**PROBLEM TO WORK ON:** Write out the stretch of lines below that begins at the line with "photomicrograph of benign" and ends at the line with "staining of normal", including both, exactly as given and nothing more.

------ DATA FOR THE TASK

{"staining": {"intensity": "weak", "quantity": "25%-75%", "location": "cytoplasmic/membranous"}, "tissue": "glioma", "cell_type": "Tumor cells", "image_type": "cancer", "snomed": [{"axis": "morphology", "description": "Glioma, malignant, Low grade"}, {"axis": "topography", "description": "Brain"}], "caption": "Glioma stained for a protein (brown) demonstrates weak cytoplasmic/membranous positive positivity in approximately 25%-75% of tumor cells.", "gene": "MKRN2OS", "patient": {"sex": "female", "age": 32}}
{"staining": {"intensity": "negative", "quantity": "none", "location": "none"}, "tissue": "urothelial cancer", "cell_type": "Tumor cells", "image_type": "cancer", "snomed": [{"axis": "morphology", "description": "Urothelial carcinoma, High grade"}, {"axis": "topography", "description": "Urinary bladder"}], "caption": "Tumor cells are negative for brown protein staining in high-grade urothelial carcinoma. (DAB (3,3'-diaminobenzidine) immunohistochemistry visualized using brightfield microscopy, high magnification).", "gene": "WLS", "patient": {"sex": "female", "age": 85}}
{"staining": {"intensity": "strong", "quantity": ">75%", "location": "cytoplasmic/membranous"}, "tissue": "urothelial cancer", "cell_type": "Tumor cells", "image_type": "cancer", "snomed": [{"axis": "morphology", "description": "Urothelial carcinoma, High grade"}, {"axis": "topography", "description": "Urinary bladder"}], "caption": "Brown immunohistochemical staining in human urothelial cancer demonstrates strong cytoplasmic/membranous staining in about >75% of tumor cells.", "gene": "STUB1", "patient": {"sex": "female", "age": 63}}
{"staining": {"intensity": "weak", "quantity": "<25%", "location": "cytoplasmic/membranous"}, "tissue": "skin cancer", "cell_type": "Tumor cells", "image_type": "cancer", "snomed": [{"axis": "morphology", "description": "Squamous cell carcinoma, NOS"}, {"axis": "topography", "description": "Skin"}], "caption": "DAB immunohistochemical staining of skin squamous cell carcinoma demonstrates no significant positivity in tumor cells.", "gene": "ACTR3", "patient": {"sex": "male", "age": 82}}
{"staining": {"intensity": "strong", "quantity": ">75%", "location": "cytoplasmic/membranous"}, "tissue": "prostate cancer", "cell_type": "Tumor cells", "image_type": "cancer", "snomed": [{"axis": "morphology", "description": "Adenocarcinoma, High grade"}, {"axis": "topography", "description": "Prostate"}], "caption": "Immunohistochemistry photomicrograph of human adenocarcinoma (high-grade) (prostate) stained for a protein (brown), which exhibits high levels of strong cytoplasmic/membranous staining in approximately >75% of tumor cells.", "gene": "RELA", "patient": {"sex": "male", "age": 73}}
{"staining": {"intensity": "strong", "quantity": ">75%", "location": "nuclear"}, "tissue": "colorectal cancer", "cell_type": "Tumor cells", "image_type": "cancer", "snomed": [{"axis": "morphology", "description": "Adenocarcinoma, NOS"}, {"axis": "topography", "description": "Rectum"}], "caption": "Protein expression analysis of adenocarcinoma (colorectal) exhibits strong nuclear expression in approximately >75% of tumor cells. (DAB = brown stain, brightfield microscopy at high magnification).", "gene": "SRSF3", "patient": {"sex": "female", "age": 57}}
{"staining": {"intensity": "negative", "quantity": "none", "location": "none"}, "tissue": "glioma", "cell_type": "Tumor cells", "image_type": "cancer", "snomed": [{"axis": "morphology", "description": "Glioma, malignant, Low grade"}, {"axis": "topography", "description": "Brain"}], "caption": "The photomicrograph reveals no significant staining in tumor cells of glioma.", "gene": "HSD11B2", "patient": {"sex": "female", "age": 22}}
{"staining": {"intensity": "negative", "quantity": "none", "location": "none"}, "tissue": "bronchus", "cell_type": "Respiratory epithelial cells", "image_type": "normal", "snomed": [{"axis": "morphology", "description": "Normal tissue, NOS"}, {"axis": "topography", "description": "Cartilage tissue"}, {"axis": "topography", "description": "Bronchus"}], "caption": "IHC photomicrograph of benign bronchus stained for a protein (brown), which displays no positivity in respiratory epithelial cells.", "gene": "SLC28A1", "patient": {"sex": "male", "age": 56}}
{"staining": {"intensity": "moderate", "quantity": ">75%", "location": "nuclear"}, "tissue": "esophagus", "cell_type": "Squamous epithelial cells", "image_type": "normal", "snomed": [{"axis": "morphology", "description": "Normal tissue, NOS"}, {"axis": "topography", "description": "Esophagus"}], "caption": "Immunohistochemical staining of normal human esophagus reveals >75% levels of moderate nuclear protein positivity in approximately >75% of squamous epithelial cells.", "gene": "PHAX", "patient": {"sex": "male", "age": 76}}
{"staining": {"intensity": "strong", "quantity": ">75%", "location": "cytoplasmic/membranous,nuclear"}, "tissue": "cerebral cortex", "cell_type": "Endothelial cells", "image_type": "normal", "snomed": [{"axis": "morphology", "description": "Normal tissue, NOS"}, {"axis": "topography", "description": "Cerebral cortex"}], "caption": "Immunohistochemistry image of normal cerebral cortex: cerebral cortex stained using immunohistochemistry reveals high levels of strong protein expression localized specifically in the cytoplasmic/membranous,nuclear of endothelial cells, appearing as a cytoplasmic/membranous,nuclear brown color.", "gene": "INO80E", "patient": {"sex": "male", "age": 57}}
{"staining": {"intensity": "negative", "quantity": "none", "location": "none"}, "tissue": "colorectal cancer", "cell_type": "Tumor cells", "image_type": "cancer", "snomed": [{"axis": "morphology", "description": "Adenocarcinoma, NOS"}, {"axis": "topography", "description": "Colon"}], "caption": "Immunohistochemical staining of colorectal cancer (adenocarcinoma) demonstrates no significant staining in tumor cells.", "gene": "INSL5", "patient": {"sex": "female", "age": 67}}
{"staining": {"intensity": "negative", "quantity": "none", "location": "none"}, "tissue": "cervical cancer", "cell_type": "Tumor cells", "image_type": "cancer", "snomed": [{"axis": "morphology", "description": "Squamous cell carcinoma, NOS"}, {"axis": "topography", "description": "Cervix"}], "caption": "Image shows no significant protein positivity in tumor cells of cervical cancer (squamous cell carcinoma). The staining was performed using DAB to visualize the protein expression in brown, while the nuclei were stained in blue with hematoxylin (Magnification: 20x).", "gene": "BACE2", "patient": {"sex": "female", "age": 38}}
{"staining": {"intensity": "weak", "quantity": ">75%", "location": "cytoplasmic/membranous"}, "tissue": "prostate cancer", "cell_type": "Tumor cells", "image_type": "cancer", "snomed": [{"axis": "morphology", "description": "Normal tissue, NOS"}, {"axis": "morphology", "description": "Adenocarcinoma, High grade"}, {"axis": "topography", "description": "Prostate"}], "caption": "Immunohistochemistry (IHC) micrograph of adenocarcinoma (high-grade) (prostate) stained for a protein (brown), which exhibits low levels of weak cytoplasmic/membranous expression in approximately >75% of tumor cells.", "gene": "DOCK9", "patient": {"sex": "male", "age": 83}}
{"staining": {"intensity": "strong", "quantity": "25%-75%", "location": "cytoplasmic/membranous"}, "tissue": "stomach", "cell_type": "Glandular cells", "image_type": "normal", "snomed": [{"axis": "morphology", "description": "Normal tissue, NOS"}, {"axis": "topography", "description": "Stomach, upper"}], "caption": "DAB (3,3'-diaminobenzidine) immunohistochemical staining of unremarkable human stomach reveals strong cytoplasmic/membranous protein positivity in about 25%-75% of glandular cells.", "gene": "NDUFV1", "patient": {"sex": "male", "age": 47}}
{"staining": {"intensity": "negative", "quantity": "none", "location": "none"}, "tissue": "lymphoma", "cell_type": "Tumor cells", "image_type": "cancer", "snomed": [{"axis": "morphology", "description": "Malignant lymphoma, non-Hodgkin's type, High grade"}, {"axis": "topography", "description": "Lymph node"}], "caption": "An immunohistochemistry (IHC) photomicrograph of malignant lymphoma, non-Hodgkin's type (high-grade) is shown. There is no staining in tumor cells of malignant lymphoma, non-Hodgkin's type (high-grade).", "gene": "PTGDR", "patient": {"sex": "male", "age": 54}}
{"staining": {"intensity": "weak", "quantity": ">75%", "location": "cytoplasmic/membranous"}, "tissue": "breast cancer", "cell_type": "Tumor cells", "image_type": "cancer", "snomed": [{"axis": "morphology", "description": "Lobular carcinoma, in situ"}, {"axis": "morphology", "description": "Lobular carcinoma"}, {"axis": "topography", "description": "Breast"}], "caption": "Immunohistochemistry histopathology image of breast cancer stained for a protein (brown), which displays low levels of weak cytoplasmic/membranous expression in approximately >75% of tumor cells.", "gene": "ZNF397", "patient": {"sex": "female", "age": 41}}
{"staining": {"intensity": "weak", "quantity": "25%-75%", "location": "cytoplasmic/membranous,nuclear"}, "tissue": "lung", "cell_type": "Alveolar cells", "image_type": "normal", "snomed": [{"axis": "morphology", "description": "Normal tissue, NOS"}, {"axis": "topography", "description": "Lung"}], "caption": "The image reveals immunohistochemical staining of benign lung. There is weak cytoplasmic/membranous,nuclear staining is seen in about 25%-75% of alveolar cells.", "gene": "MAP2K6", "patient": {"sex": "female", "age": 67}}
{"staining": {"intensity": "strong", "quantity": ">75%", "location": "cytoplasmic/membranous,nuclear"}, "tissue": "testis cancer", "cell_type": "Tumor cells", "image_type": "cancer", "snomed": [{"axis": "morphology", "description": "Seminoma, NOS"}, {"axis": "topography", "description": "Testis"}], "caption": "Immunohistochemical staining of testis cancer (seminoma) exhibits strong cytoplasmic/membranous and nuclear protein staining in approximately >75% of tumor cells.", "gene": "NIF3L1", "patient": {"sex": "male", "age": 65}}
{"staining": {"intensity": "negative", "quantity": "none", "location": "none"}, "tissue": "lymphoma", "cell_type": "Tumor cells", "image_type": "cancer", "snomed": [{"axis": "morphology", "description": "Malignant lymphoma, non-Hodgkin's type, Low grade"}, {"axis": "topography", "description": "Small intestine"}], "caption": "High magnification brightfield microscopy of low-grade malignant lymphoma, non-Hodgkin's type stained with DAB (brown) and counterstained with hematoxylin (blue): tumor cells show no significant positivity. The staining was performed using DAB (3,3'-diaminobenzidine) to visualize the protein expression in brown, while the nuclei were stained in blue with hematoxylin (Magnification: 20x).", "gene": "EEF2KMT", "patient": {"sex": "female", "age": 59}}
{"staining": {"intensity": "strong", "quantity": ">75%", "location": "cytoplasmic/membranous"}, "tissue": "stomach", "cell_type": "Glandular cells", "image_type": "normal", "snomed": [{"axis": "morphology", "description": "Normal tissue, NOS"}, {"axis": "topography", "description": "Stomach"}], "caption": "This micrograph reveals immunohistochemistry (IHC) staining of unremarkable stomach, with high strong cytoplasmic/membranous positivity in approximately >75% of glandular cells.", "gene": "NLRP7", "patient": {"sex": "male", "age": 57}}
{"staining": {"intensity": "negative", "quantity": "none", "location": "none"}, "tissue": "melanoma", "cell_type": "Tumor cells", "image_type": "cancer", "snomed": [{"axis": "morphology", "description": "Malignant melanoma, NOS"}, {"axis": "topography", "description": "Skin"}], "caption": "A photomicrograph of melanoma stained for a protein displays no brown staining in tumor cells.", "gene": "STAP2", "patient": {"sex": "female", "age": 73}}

------------

**EXERCISE RESULT:**
{"staining": {"intensity": "negative", "quantity": "none", "location": "none"}, "tissue": "bronchus", "cell_type": "Respiratory epithelial cells", "image_type": "normal", "snomed": [{"axis": "morphology", "description": "Normal tissue, NOS"}, {"axis": "topography", "description": "Cartilage tissue"}, {"axis": "topography", "description": "Bronchus"}], "caption": "IHC photomicrograph of benign bronchus stained for a protein (brown), which displays no positivity in respiratory epithelial cells.", "gene": "SLC28A1", "patient": {"sex": "male", "age": 56}}
{"staining": {"intensity": "moderate", "quantity": ">75%", "location": "nuclear"}, "tissue": "esophagus", "cell_type": "Squamous epithelial cells", "image_type": "normal", "snomed": [{"axis": "morphology", "description": "Normal tissue, NOS"}, {"axis": "topography", "description": "Esophagus"}], "caption": "Immunohistochemical staining of normal human esophagus reveals >75% levels of moderate nuclear protein positivity in approximately >75% of squamous epithelial cells.", "gene": "PHAX", "patient": {"sex": "male", "age": 76}}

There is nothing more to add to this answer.